**Directions:** An exact restatement of the data below, with the pictures removed, is the required answer.
Source data Start Marker
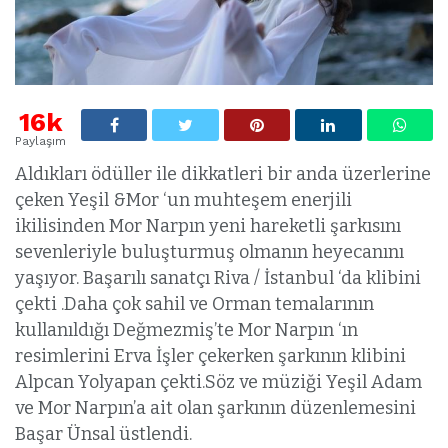
16k
Paylaşım
Aldıkları ödüller ile dikkatleri bir anda üzerlerine
çeken Yeşil &Mor ‘un muhteşem enerjili
ikilisinden Mor Narpın yeni hareketli şarkısını
sevenleriyle buluşturmuş olmanın heyecanını
yaşıyor. Başarılı sanatçı Riva / İstanbul ‘da klibini
çekti .Daha çok sahil ve Orman temalarının
kullanıldığı Değmezmiş’te Mor Narpın ‘ın
resimlerini Erva İşler çekerken şarkının klibini
Alpcan Yolyapan çekti.Söz ve müziği Yeşil Adam
ve Mor Narpın’a ait olan şarkının düzenlemesini
Başar Ünsal üstlendi.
Source data End Marker
**Task response:**
16k
Paylaşım
Aldıkları ödüller ile dikkatleri bir anda üzerlerine
çeken Yeşil &Mor ‘un muhteşem enerjili
ikilisinden Mor Narpın yeni hareketli şarkısını
sevenleriyle buluşturmuş olmanın heyecanını
yaşıyor. Başarılı sanatçı Riva / İstanbul ‘da klibini
çekti .Daha çok sahil ve Orman temalarının
kullanıldığı Değmezmiş’te Mor Narpın ‘ın
resimlerini Erva İşler çekerken şarkının klibini
Alpcan Yolyapan çekti.Söz ve müziği Yeşil Adam
ve Mor Narpın’a ait olan şarkının düzenlemesini
Başar Ünsal üstlendi.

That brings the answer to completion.